Dataset records
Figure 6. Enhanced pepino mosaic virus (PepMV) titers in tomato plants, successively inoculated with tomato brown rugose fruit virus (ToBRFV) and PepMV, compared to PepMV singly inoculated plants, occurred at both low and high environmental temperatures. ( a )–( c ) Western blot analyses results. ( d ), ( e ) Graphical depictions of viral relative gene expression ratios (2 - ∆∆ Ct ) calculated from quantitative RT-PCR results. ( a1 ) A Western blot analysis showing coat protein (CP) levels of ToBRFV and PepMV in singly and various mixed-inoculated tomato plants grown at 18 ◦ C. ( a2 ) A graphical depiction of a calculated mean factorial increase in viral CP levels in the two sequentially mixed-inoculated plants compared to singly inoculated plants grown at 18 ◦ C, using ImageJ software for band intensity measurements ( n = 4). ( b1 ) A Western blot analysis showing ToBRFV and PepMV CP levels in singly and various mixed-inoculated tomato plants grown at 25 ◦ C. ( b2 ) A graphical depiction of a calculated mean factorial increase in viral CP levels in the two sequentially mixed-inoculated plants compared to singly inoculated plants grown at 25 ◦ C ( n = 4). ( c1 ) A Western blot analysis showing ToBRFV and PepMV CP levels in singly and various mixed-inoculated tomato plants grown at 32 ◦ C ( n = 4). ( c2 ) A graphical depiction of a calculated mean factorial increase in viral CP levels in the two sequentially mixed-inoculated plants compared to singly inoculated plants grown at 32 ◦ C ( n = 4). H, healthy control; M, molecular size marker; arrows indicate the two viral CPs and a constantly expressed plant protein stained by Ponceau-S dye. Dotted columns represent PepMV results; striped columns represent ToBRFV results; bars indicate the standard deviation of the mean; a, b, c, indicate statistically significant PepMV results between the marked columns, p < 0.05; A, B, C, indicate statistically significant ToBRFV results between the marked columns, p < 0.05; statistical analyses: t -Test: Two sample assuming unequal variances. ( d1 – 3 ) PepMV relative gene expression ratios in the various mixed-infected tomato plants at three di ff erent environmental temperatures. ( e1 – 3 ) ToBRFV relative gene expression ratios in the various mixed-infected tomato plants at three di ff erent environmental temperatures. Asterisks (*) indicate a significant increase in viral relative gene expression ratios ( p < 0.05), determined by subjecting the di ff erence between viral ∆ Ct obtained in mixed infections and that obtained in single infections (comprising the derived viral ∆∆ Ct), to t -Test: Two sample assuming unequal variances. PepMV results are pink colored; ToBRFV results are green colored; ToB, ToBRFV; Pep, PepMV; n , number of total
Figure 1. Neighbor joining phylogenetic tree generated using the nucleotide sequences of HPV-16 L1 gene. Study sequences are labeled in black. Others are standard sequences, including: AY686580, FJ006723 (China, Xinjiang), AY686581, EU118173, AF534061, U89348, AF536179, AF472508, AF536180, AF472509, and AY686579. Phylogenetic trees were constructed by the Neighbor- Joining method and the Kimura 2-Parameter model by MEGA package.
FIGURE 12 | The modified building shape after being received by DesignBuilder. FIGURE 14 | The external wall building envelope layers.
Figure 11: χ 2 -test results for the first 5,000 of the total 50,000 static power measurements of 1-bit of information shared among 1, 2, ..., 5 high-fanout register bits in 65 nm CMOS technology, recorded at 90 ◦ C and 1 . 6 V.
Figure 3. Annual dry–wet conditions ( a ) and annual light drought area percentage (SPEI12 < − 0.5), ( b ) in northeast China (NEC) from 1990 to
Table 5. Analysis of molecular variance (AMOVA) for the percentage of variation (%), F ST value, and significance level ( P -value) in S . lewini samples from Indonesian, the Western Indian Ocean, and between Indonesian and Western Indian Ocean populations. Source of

Task goal. Which lines run from the one containing "FIGURE 12 |" to the end of the entries above? Quote exactly those, and only those.

Answer for this exercise.
FIGURE 12 | The modified building shape after being received by DesignBuilder. FIGURE 14 | The external wall building envelope layers.
Figure 11: χ 2 -test results for the first 5,000 of the total 50,000 static power measurements of 1-bit of information shared among 1, 2, ..., 5 high-fanout register bits in 65 nm CMOS technology, recorded at 90 ◦ C and 1 . 6 V.
Figure 3. Annual dry–wet conditions ( a ) and annual light drought area percentage (SPEI12 < − 0.5), ( b ) in northeast China (NEC) from 1990 to
Table 5. Analysis of molecular variance (AMOVA) for the percentage of variation (%), F ST value, and significance level ( P -value) in S . lewini samples from Indonesian, the Western Indian Ocean, and between Indonesian and Western Indian Ocean populations. Source of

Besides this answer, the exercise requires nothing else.